▶ **Passage**
If anything from a purely practical standpoint what this probably did show is how humans did raise wolves thousands of years ago -- find pups and separate them from their actual parents (or kill them) and then raise the pups as your own and they'll consider you their parent. If it takes you have the next generation, for those pups that are incompatible with the process they are discarded.
So they used the same, or similar, tests used on human infants. But this time on dog/wolf pups and in some regard got similar results -- nobody likes a stranger, everything likes familiar things and everyone remembers who feeds them.
I wonder what they did with the wolf pups afterwards. The paper doesn't tell as far as I can see. Perhaps they didn't want to end on a downer after all their other happy results. But they can't go back to the wild and wolves are not allowed to be raised as pets. They don't allow dog-wolf hybrids either. I suspect termination unless they found a lot of Zoos that wanted pups.
(Score: 2) by helel on Monday October 03 2022, @12:04PM (1 child)
I don't know about Swedish law but there are plenty of US states where it's legal to own a wolf, albeit with restrictions and special permitting conditions. According to the paper they conducted the experiment with 9 caregivers and 10 wolves over several years, so it's possible they were just people adopting wolf pups? At a minimum it doesn't read like they had one or two trainers who just churned through a bunch of pups each.

Page images and extracted text
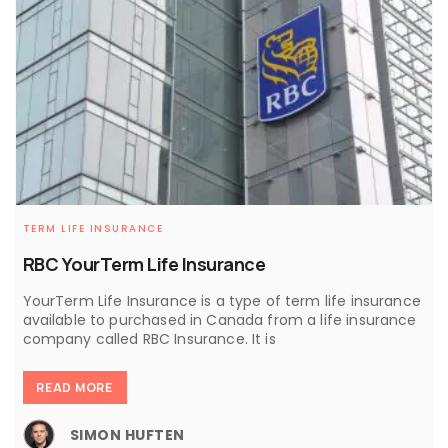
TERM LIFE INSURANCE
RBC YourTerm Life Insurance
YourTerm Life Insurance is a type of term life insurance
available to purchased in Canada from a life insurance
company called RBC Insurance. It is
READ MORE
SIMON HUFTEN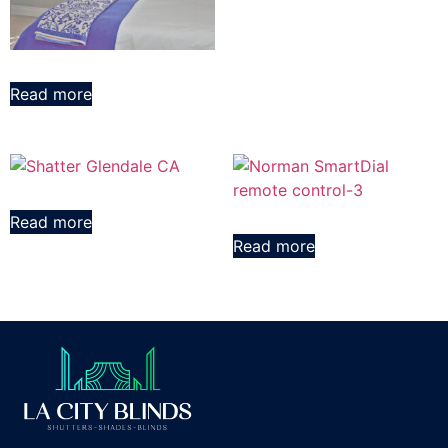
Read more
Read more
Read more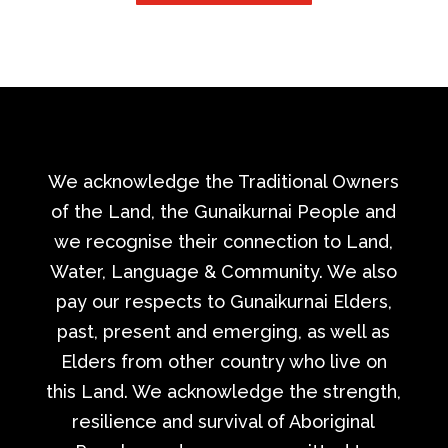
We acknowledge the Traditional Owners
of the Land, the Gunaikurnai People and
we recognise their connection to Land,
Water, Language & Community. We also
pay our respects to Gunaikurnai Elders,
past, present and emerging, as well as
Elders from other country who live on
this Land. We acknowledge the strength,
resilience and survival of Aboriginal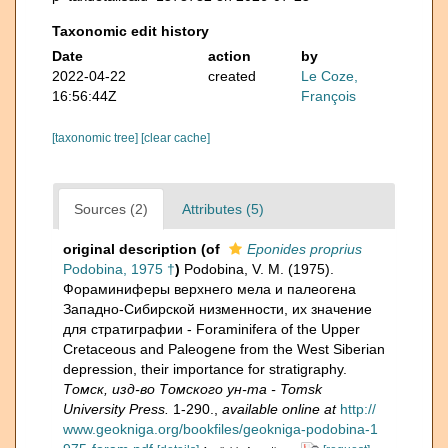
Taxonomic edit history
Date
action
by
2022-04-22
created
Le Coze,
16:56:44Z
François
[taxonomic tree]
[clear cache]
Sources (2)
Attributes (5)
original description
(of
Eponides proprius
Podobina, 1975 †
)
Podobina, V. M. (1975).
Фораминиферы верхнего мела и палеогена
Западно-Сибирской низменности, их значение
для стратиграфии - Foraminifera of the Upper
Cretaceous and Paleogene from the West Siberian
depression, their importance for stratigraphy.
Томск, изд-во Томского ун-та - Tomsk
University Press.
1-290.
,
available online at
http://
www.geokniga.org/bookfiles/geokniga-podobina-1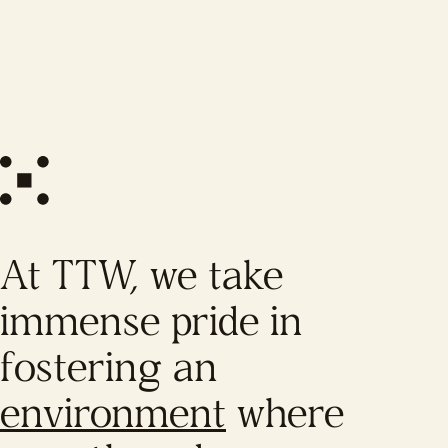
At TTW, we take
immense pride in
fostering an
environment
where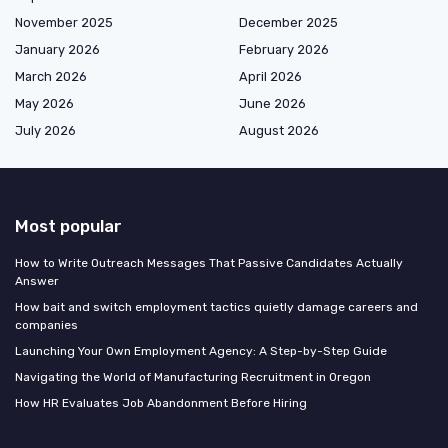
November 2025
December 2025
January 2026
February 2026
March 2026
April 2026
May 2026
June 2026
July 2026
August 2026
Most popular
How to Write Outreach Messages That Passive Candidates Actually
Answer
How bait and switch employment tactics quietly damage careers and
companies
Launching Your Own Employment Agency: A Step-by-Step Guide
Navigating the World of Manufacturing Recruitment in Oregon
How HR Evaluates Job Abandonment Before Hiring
* * *
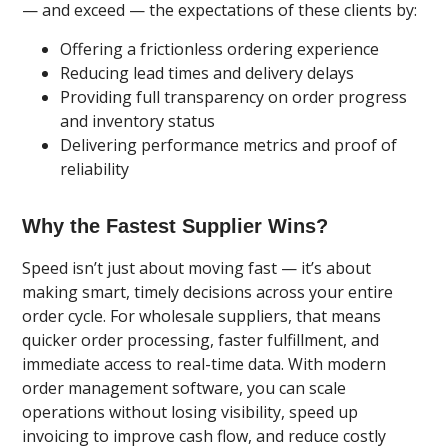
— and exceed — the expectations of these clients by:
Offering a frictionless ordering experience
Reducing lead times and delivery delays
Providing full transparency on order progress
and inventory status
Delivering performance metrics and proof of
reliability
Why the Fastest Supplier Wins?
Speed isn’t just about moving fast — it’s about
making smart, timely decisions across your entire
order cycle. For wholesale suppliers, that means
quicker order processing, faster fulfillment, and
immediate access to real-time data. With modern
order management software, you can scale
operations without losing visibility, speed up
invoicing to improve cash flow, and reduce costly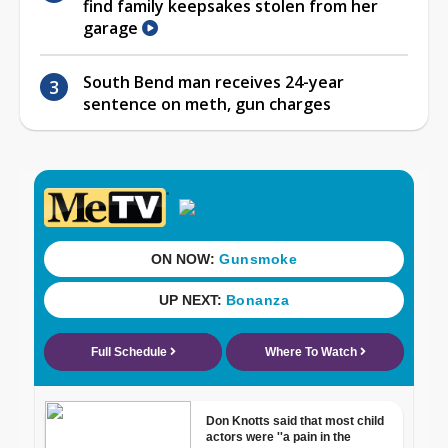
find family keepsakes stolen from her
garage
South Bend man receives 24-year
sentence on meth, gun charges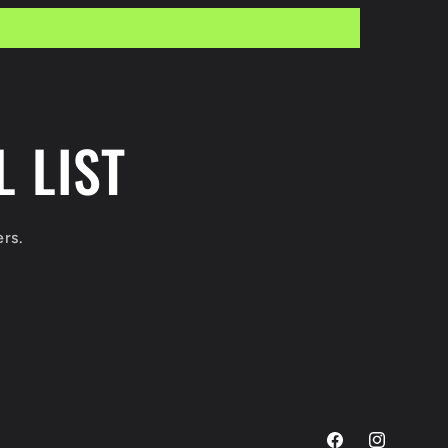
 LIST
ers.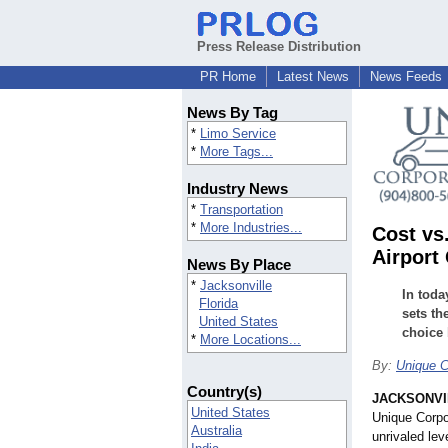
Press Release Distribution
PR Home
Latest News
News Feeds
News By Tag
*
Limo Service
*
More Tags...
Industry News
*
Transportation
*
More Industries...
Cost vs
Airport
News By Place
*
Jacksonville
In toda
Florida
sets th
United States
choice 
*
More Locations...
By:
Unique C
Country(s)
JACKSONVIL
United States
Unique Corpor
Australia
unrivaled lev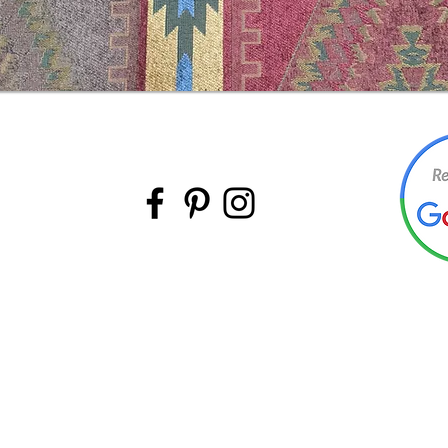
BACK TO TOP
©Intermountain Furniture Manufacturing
==
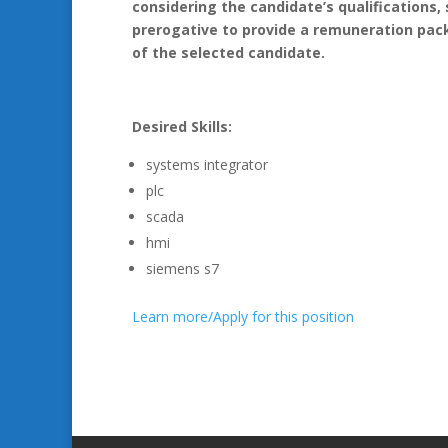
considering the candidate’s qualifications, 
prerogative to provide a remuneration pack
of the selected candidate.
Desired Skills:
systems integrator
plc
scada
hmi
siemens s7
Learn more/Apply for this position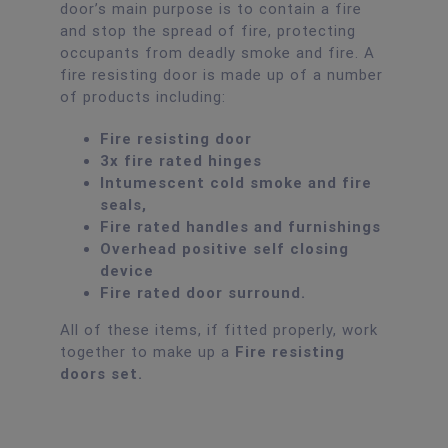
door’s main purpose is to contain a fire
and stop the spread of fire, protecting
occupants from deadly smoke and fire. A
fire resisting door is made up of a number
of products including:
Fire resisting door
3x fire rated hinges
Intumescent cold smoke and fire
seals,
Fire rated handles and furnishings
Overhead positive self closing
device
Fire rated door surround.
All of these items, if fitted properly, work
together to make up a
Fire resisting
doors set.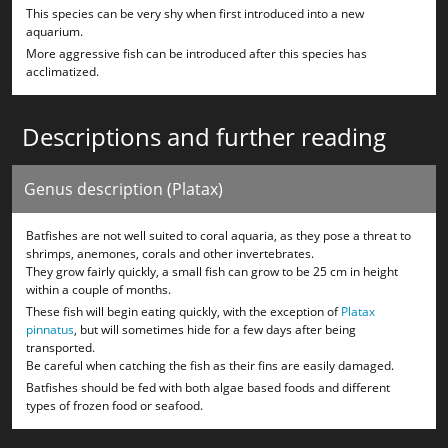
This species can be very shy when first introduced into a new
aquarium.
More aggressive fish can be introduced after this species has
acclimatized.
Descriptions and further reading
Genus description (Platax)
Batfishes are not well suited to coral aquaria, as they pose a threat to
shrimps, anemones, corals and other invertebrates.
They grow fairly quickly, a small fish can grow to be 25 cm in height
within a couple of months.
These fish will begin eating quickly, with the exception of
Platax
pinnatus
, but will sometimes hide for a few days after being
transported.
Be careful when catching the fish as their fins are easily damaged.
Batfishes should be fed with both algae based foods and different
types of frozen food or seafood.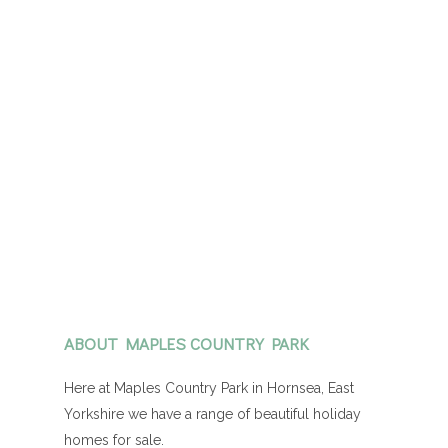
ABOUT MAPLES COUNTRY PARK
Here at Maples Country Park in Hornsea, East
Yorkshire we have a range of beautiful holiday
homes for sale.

▶ **Exercise directions**
Pick up the comment thread about the wolf pup study right after its last sentence and continue it.

▶ **Task response**
Republican Patriotism [youtube.com]
(Score: 2) by looorg on Monday October 03 2022, @01:12PM
Yes there are differences in law in that regard. It's not legal in Sweden to own or raise a wolf or wolf-dog hybrids, hybrids are terminated if found out. So they can't have given them away or let the breeders or trainers keep them. The only option is that some kind of zoo or animal sanctuary kept them. After an experiment like this they can most likely not be put out into the wild either as they will have picked up traits not suitable for a wolf, and it's interaction with humans, and wild wolves would probably not accept them either as they would or could be considered weird from their perspective to I would think.
(Score: 3, Insightful) by Nuke on Monday October 03 2022, @12:06PM (2 children)
FTFA :
Bullshit!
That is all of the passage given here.